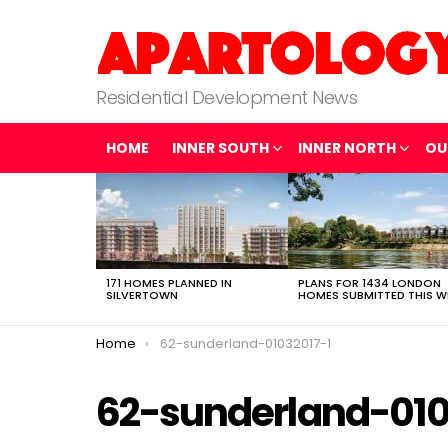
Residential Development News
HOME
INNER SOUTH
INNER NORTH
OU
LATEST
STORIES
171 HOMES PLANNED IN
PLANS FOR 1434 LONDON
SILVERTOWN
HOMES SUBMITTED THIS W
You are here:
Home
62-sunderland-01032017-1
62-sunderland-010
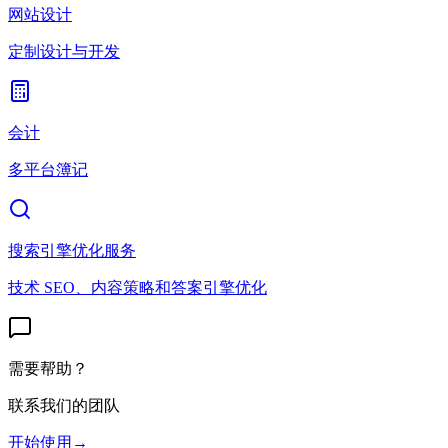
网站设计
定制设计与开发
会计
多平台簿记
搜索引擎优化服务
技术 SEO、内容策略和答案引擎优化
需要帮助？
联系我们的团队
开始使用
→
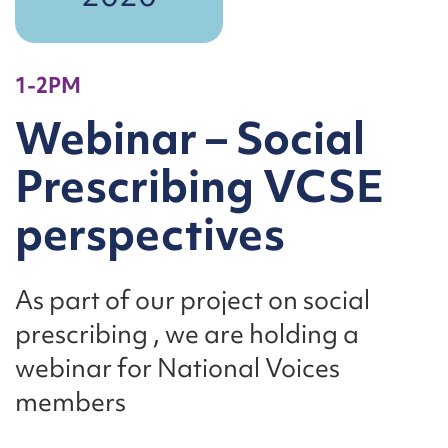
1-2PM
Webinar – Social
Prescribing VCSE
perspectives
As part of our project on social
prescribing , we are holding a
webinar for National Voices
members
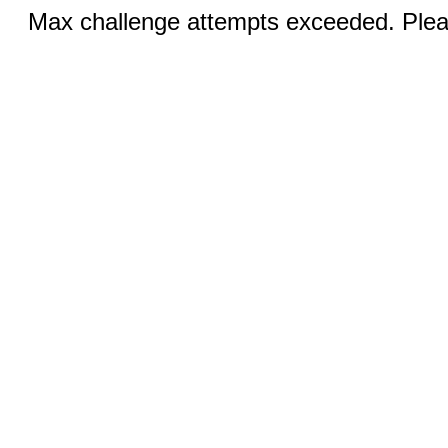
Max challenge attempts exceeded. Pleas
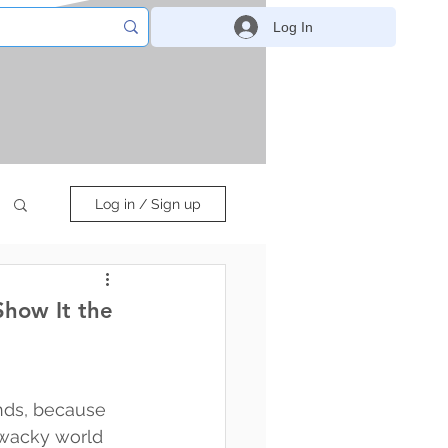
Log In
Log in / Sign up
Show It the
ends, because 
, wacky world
==
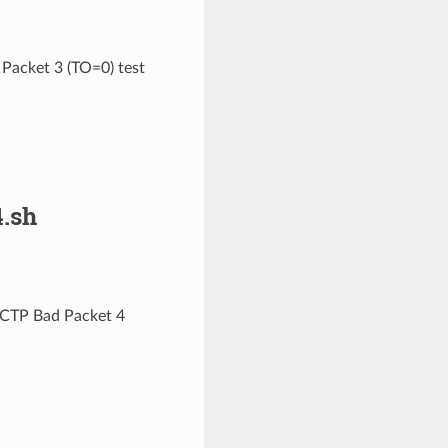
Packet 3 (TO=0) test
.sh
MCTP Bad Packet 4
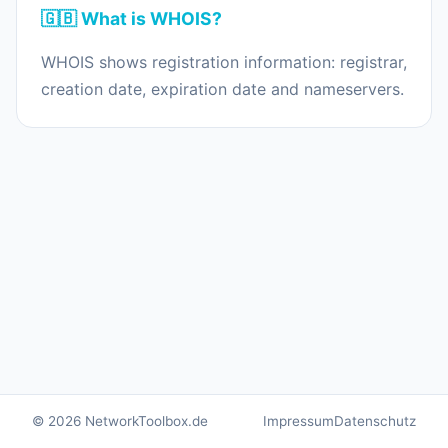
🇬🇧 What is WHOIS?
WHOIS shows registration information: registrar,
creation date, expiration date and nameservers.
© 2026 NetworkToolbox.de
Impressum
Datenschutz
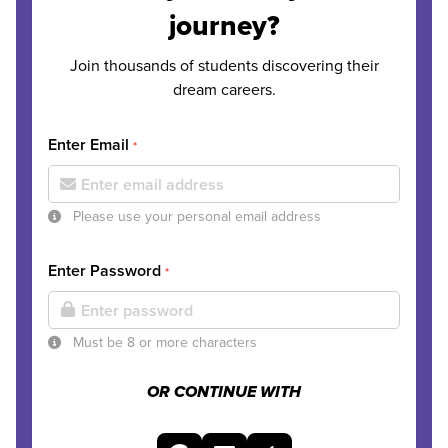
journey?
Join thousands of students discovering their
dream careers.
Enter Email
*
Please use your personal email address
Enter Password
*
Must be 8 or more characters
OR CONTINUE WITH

§ About this task:
Duplicate the records word for word, starting at the line that contains "Packet 3 (TO=0) test" and stopping after the line that contains "OR CONTINUE WITH". Leave the pictures out of your answer.

§ Written answer:
Packet 3 (TO=0) test
.sh
MCTP Bad Packet 4
🇬🇧 What is WHOIS?
WHOIS shows registration information: registrar,
creation date, expiration date and nameservers.
© 2026 NetworkToolbox.de
Impressum
Datenschutz
journey?
Join thousands of students discovering their
dream careers.
Enter Email
*
Please use your personal email address
Enter Password
*
Must be 8 or more characters
OR CONTINUE WITH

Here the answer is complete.